- _TASK OBJECTIVE_:
Each line of the data should be given again exactly.
Content starts
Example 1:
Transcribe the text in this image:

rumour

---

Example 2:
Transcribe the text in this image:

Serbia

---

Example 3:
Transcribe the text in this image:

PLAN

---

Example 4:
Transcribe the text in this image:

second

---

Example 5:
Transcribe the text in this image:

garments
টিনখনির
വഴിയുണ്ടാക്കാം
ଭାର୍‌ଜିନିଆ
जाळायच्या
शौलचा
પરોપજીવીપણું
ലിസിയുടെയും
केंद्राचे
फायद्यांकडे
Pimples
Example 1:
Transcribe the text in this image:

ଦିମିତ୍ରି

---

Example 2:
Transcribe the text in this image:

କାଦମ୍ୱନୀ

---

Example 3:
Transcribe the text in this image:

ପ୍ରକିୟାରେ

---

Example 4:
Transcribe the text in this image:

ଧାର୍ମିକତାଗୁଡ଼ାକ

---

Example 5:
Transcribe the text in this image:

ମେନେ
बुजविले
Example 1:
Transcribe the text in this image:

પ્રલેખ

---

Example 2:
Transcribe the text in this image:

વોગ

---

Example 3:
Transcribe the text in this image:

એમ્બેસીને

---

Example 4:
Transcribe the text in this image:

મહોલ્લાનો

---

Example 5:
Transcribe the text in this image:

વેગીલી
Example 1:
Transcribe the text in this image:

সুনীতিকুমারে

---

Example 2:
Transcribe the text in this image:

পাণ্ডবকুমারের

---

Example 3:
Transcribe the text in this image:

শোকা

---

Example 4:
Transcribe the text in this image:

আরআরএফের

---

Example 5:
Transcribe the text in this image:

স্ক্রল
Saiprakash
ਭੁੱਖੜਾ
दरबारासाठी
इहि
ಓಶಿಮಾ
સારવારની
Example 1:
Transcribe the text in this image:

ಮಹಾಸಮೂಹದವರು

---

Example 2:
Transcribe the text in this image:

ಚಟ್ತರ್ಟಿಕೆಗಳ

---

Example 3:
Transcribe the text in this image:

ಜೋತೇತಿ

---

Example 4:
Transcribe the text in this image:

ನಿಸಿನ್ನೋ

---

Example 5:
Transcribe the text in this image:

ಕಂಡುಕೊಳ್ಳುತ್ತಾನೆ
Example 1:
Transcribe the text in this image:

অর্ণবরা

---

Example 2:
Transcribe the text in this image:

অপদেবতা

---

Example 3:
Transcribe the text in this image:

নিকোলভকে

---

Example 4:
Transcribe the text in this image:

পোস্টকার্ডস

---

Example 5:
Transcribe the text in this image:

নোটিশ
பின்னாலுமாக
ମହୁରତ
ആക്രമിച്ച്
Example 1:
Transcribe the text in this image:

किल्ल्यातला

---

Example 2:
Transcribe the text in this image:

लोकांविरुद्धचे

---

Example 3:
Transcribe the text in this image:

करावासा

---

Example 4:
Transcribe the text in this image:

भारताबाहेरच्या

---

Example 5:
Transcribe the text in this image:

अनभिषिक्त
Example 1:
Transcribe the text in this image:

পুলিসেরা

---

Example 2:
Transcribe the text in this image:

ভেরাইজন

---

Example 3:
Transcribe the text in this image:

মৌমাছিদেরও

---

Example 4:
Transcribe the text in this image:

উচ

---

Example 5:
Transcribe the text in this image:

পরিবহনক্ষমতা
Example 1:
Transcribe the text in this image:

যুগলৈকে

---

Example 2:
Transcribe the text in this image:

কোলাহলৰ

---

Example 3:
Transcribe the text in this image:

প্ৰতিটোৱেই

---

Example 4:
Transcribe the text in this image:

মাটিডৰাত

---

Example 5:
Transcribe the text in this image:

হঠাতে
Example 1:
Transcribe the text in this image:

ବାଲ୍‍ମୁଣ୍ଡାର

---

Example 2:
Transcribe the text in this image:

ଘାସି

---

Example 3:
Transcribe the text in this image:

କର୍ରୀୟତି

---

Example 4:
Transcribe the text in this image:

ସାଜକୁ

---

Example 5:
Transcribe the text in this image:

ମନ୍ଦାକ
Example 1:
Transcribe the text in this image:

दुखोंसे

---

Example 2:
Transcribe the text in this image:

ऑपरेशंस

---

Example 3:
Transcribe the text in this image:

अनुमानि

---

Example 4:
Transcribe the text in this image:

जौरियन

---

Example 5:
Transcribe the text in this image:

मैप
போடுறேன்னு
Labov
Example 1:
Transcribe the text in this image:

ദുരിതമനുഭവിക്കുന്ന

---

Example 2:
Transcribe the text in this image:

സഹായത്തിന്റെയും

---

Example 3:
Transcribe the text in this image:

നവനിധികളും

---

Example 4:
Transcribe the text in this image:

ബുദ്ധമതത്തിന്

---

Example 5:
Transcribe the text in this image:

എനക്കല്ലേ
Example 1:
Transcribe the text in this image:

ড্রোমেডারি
Content ends
- _OUTPUT BELOW_:
Example 1:
Transcribe the text in this image:

rumour

---

Example 2:
Transcribe the text in this image:

Serbia

---

Example 3:
Transcribe the text in this image:

PLAN

---

Example 4:
Transcribe the text in this image:

second

---

Example 5:
Transcribe the text in this image:

garments
টিনখনির
വഴിയുണ്ടാക്കാം
ଭାର୍‌ଜିନିଆ
जाळायच्या
शौलचा
પરોપજીવીપણું
ലിസിയുടെയും
केंद्राचे
फायद्यांकडे
Pimples
Example 1:
Transcribe the text in this image:

ଦିମିତ୍ରି

---

Example 2:
Transcribe the text in this image:

କାଦମ୍ୱନୀ

---

Example 3:
Transcribe the text in this image:

ପ୍ରକିୟାରେ

---

Example 4:
Transcribe the text in this image:

ଧାର୍ମିକତାଗୁଡ଼ାକ

---

Example 5:
Transcribe the text in this image:

ମେନେ
बुजविले
Example 1:
Transcribe the text in this image:

પ્રલેખ

---

Example 2:
Transcribe the text in this image:

વોગ

---

Example 3:
Transcribe the text in this image:

એમ્બેસીને

---

Example 4:
Transcribe the text in this image:

મહોલ્લાનો

---

Example 5:
Transcribe the text in this image:

વેગીલી
Example 1:
Transcribe the text in this image:

সুনীতিকুমারে

---

Example 2:
Transcribe the text in this image:

পাণ্ডবকুমারের

---

Example 3:
Transcribe the text in this image:

শোকা

---

Example 4:
Transcribe the text in this image:

আরআরএফের

---

Example 5:
Transcribe the text in this image:

স্ক্রল
Saiprakash
ਭੁੱਖੜਾ
दरबारासाठी
इहि
ಓಶಿಮಾ
સારવારની
Example 1:
Transcribe the text in this image:

ಮಹಾಸಮೂಹದವರು

---

Example 2:
Transcribe the text in this image:

ಚಟ್ತರ್ಟಿಕೆಗಳ

---

Example 3:
Transcribe the text in this image:

ಜೋತೇತಿ

---

Example 4:
Transcribe the text in this image:

ನಿಸಿನ್ನೋ

---

Example 5:
Transcribe the text in this image:

ಕಂಡುಕೊಳ್ಳುತ್ತಾನೆ
Example 1:
Transcribe the text in this image:

অর্ণবরা

---

Example 2:
Transcribe the text in this image:

অপদেবতা

---

Example 3:
Transcribe the text in this image:

নিকোলভকে

---

Example 4:
Transcribe the text in this image:

পোস্টকার্ডস

---

Example 5:
Transcribe the text in this image:

নোটিশ
பின்னாலுமாக
ମହୁରତ
ആക്രമിച്ച്
Example 1:
Transcribe the text in this image:

किल्ल्यातला

---

Example 2:
Transcribe the text in this image:

लोकांविरुद्धचे

---

Example 3:
Transcribe the text in this image:

करावासा

---

Example 4:
Transcribe the text in this image:

भारताबाहेरच्या

---

Example 5:
Transcribe the text in this image:

अनभिषिक्त
Example 1:
Transcribe the text in this image:

পুলিসেরা

---

Example 2:
Transcribe the text in this image:

ভেরাইজন

---

Example 3:
Transcribe the text in this image:

মৌমাছিদেরও

---

Example 4:
Transcribe the text in this image:

উচ

---

Example 5:
Transcribe the text in this image:

পরিবহনক্ষমতা
Example 1:
Transcribe the text in this image:

যুগলৈকে

---

Example 2:
Transcribe the text in this image:

কোলাহলৰ

---

Example 3:
Transcribe the text in this image:

প্ৰতিটোৱেই

---

Example 4:
Transcribe the text in this image:

মাটিডৰাত

---

Example 5:
Transcribe the text in this image:

হঠাতে
Example 1:
Transcribe the text in this image:

ବାଲ୍‍ମୁଣ୍ଡାର

---

Example 2:
Transcribe the text in this image:

ଘାସି

---

Example 3:
Transcribe the text in this image:

କର୍ରୀୟତି

---

Example 4:
Transcribe the text in this image:

ସାଜକୁ

---

Example 5:
Transcribe the text in this image:

ମନ୍ଦାକ
Example 1:
Transcribe the text in this image:

दुखोंसे

---

Example 2:
Transcribe the text in this image:

ऑपरेशंस

---

Example 3:
Transcribe the text in this image:

अनुमानि

---

Example 4:
Transcribe the text in this image:

जौरियन

---

Example 5:
Transcribe the text in this image:

मैप
போடுறேன்னு
Labov
Example 1:
Transcribe the text in this image:

ദുരിതമനുഭവിക്കുന്ന

---

Example 2:
Transcribe the text in this image:

സഹായത്തിന്റെയും

---

Example 3:
Transcribe the text in this image:

നവനിധികളും

---

Example 4:
Transcribe the text in this image:

ബുദ്ധമതത്തിന്

---

Example 5:
Transcribe the text in this image:

എനക്കല്ലേ
Example 1:
Transcribe the text in this image:

ড্রোমেডারি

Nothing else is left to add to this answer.